La pépinière est spécialisée dans la production d’arbres fruitiers cultivés en pleine terre et commercialisés en racines nues. Ils sont produits sur un sol argileux et limoneux. « Je propose des variétés adaptées à la région en formes basses et en hautes-tiges en axe vertical. Cela permet une forme plus naturelle, une structure de l’arbre plus solide et une mise à fruits plus rapide, souligne Raphaël Joly. Les hautes-tiges grandissent de manière traditionnelle, sans tuteur, ce qui assure des tiges plus robustes. Les greffes en tête sont réalisées en incrustation, ce qui permet aussi une cicatrisation plus hâtive. »

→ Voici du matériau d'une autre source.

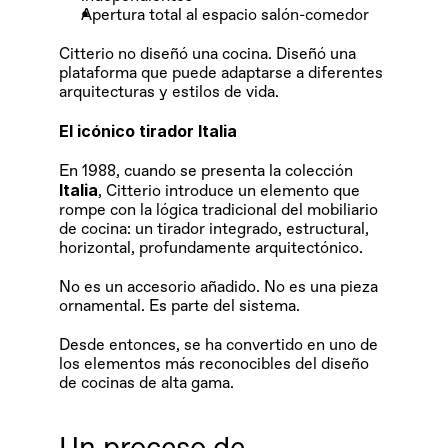
Apertura total al espacio salón-comedor
Citterio no diseñó una cocina. Diseñó una 
plataforma que puede adaptarse a diferentes 
arquitecturas y estilos de vida. 
El icónico tirador Italia
En 1988, cuando se presenta la colección 
Italia
, Citterio introduce un elemento que 
rompe con la lógica tradicional del mobiliario 
de cocina: un tirador integrado, estructural, 
horizontal, profundamente arquitectónico.
No es un accesorio añadido. No es una pieza 
ornamental. Es parte del sistema.
Desde entonces, se ha convertido en uno de 
los elementos más reconocibles del diseño 
de cocinas de alta gama.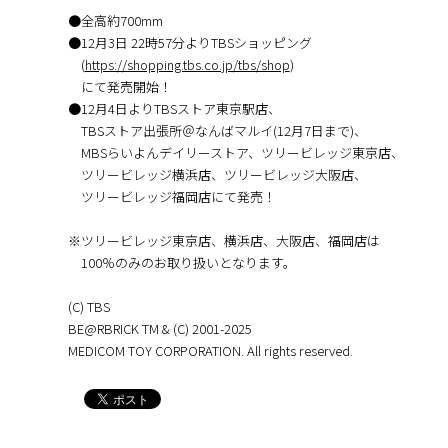
●全高約700mm
●12月3日 22時57分よりTBSショッピング
(
https://shopping.tbs.co.jp/tbs/shop
)
にて発売開始！
●12月4日よりTBSストア東京駅店、
TBSストア出張所＠なんばマルイ(12月7日まで)、
MBSらいよんデイリーストア、ツリービレッジ東京店、
ツリービレッジ横浜店、ツリービレッジ大阪店、
ツリービレッジ福岡店にて発売！
※ツリービレッジ東京店、横浜店、大阪店、福岡店は
100％のみのお取り扱いとなります。
(C) TBS
BE@RBRICK TM & (C) 2001-2025
MEDICOM TOY CORPORATION. All rights reserved.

En cette période d’hiver, le quadragénaire profite de l’absence de feuilles sur les arbres pour vérifier la santé de ceux-ci, mais aussi pour procéder à quelques élagages. Il s’agit de leur donner une « bonne forme » avant l’arrivée du printemps.

La Pépinière de l’Artois en trois dates

2020. Raphaël Joly plante ses premiers arbres sur sa propriété située dans l’Artois, à La Bellevue.

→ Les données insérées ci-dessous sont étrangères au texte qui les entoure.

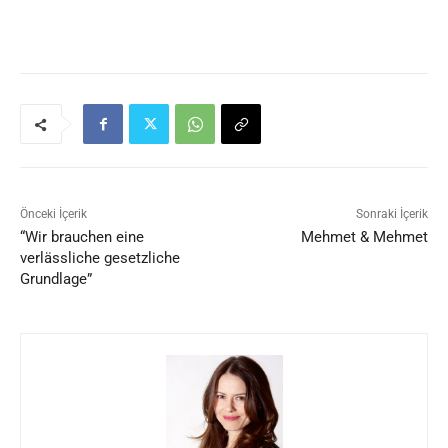
Önceki İçerik
Sonraki İçerik
“Wir brauchen eine
Mehmet & Mehmet
verlässliche gesetzliche
Grundlage”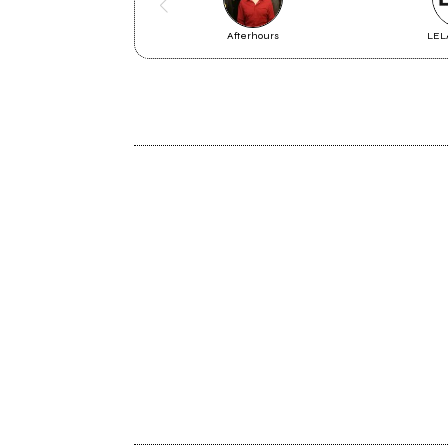
Il Bollettino di venerdì 12 marzo
Afterhours
LEL
2015
Di imperfezione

Fin 2023. Le quadragénaire commence à vendre les fruits de sa production aux premiers clients.

2024. Le producteur lance véritablement son activité et passe de premiers contrats avec des particuliers ou des communes de la région.

Un lieu de biodiversité

Suivant les principes de l’agriculture biologique, la pépinière se veut être un lieu de biodiversité à travers la plantation de nombreuses haies, de jachères fleuries et d’herbages permanents. Un environnement immédiat qui a pour but d’attirer une variété d’insectes auxiliaires permettant une bonne gestion des ravageurs.

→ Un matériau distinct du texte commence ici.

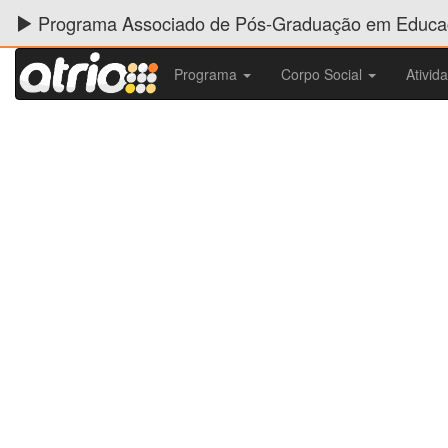
Programa Associado de Pós-Graduação em Educaç
Programa
Corpo Social
Ativid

Raphaël Joly est sous convention d’accompagnement avec le Centre régional des ressources génétiques (CRRG) des Hauts-de-France. « Je travaille en liens étroits avec le verger conservatoire* dans le cadre de la préservation de variétés locales et anciennes, assure-t-il. Il représente une banque de greffons importante pour le maintien des espèces du territoire. Il me paraît essentiel de valoriser leur travail. » Ainsi, à la pépinière, on peut retrouver des variétés typiques du Nord et du Pas-de-Calais comme la Reinette de Flandre (pommes à couteau), la poire à cuire grise de Wierre-au-Bois, la sanguine de Wismes (prunes), la cerise blanche de Wavrans-sur-l’Aa, la griotte précoce de Samer ou encore le gros bigarreau d’Éperlecques. Autant d’arbres à découvrir ou redécouvrir et disponibles en vente directe dans ce petit écrin verdoyant des campagnes de l’Artois.